All epitopes described to be generated by protein splicing derive from self antigens (tumor associated antigens and a minor histocompatibility antigen). However, as the efficiency of epitope splicing increases with increasing antigen concentration, and as infected cells contain large quantities of pathogen-derived antigens, we assume that protein splicing plays an important role in the generation of MHC class I presented epitopes during bacterial infection as well. In balb/c mice the dominant CTL epitope of Listeria monocytogenes is known to be a linear epitope derived from an important virulence factor. In C57BL/6 mice, the mice have the same vigorous CTL responses but so far the epitope has not been identified. We hypothesize that spliced epitope generation plays a role in this infection. This project will test this hypothesis.

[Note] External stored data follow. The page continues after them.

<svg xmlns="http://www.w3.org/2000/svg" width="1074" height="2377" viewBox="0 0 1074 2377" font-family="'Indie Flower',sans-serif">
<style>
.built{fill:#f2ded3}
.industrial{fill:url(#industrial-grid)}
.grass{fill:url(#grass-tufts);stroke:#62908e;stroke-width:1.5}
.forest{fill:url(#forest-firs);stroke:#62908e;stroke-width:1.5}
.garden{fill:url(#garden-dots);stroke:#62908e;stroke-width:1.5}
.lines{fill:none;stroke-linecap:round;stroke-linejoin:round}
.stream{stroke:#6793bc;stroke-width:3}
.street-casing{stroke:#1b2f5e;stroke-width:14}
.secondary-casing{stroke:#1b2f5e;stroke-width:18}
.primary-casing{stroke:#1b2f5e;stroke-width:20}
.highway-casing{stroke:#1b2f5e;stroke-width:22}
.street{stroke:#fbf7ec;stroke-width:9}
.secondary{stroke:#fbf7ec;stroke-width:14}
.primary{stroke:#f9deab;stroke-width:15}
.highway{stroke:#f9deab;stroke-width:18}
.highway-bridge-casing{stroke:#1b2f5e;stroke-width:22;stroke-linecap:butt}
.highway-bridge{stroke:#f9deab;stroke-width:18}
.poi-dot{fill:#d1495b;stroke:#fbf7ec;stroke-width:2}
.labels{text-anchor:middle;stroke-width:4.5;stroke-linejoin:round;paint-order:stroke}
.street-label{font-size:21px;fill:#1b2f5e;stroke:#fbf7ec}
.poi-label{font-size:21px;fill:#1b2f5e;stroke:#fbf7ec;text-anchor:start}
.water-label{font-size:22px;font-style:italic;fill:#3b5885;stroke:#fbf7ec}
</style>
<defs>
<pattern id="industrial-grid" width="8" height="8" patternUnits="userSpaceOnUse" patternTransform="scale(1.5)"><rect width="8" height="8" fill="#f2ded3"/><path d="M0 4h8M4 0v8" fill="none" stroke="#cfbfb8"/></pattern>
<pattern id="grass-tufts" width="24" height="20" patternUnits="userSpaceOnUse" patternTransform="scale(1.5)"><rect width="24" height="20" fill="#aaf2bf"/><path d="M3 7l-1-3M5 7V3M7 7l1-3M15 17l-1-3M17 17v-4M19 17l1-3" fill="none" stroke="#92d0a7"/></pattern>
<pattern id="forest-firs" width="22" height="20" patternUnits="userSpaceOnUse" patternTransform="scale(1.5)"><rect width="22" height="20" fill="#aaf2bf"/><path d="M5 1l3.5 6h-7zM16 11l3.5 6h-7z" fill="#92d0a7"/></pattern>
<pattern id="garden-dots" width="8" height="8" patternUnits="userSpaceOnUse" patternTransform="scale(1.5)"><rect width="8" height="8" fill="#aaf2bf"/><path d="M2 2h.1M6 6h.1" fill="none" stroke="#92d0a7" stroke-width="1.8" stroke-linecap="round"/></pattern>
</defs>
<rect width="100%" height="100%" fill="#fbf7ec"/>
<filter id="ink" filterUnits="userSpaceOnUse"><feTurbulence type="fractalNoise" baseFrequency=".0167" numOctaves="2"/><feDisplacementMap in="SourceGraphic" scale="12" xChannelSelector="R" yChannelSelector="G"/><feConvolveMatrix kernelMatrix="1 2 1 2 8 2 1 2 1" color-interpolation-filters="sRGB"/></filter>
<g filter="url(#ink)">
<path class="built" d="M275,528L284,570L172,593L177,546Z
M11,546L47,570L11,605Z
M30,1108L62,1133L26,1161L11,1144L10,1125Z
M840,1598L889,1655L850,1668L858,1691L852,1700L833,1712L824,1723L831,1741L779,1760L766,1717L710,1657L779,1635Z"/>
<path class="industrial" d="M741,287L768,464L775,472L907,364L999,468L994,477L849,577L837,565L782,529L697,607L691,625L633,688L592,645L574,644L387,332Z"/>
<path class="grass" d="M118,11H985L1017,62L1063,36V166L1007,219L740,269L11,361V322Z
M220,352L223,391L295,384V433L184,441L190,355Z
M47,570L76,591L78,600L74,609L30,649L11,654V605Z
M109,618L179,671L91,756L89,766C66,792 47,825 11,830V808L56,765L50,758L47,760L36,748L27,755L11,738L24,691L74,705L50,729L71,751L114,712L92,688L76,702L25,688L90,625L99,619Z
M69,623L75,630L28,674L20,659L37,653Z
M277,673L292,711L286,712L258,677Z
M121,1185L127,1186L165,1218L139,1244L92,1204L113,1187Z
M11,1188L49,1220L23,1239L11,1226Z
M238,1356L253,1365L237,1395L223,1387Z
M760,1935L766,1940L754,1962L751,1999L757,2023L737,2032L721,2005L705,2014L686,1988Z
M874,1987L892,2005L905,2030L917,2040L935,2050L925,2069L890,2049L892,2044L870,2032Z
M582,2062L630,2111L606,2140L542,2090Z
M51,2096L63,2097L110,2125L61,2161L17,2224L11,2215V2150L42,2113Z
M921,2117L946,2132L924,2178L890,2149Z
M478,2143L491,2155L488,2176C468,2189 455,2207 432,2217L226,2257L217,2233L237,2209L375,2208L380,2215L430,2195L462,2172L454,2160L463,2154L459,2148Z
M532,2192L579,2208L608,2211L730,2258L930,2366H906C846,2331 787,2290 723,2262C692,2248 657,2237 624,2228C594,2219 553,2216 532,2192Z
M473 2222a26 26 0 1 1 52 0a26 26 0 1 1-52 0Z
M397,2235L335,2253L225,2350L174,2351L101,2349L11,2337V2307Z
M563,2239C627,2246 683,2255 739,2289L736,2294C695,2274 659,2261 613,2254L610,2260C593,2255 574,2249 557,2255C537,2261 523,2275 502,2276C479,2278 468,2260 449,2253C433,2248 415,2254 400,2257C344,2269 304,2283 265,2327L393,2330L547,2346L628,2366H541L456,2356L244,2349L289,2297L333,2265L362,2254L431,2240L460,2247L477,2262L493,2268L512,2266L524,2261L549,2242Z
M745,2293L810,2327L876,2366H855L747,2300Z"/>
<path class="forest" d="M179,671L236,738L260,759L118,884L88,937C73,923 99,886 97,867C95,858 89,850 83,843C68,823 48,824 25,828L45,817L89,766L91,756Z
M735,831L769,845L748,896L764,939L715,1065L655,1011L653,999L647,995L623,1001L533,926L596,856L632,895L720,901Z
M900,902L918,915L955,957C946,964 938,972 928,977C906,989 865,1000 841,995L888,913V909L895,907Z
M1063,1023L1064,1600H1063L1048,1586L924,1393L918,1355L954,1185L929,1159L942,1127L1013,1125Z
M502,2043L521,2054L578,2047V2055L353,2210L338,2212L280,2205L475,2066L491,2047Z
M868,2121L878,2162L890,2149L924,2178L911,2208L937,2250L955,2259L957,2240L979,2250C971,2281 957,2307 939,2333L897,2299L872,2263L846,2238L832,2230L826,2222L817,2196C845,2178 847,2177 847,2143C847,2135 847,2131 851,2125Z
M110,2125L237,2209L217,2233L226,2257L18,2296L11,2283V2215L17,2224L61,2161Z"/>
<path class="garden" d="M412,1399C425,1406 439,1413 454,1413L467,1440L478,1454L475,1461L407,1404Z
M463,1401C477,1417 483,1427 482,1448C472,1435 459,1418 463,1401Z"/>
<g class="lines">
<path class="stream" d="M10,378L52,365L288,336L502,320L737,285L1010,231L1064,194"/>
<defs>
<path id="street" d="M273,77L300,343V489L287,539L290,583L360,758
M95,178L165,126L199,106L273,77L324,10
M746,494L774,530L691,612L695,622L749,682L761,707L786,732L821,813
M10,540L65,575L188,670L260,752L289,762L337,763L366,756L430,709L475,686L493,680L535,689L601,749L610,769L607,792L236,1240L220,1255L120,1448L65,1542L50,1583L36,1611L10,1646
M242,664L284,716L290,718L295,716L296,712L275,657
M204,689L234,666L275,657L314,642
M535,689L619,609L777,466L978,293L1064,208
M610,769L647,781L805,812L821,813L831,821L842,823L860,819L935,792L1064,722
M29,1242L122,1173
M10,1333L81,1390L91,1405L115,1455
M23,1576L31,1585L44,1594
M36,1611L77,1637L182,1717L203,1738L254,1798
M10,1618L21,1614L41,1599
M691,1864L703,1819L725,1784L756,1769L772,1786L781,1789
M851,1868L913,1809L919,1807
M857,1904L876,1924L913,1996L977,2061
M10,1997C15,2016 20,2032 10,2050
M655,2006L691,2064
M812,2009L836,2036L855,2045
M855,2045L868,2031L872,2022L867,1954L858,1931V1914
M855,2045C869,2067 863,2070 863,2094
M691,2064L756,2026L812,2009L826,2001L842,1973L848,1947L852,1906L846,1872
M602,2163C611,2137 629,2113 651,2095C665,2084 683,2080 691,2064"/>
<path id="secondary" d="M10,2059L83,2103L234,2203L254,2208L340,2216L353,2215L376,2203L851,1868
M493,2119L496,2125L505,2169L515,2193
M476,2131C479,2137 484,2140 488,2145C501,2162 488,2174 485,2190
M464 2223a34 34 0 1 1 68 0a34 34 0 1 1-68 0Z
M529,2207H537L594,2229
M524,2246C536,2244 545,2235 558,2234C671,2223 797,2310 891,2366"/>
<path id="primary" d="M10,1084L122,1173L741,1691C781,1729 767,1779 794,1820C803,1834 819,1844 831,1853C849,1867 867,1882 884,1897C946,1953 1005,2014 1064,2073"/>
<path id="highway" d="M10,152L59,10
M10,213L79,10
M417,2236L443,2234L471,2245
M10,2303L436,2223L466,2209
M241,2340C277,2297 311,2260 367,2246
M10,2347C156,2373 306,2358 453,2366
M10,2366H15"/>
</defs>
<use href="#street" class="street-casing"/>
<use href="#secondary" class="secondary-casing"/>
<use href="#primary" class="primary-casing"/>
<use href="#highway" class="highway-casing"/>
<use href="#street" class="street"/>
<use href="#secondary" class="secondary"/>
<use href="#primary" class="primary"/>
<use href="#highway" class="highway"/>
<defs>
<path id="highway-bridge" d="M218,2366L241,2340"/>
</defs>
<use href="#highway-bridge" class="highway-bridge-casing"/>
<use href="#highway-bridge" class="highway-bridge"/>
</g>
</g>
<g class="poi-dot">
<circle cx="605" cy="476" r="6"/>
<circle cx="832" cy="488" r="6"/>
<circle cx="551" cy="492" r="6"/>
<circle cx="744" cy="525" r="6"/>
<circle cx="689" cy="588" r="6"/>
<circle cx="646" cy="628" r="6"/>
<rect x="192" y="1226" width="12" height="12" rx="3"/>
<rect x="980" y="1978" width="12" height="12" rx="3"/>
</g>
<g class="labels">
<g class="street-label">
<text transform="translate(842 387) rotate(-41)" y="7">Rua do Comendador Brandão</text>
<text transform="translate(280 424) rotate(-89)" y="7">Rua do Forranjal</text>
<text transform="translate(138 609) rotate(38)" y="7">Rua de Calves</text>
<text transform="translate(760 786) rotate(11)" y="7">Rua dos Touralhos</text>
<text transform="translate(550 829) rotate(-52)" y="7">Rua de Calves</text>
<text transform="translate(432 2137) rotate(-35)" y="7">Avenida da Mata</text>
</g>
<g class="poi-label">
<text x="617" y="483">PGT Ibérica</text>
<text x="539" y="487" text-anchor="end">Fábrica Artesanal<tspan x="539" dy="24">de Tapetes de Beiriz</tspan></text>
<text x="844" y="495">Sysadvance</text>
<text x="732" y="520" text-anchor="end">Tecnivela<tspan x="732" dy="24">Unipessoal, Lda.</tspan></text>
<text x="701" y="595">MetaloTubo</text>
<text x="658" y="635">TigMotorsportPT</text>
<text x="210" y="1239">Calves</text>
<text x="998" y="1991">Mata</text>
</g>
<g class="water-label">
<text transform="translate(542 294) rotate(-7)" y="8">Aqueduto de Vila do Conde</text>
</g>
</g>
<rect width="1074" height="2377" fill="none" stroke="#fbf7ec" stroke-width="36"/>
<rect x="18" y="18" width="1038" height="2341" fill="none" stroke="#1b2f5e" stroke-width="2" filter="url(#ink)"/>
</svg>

Cell lines expressing single bacterial antigens will be made and tested on recognition by CTLís from mice that have been infected with Listeria monocytogenes. In this way, we will determine which antigens contain still unidentified CD8 T cell epitopes that could well be generated by protein splicing. In order to specifically identify the epitopes, target cell lines expressing truncated and smaller fragments of these antigens will be generated and tested for recognition by Listeria-specific CD8 T cells. In this way, the range in which the epitope is located can be narrowed further to eventually have the identification of the dominant epitope.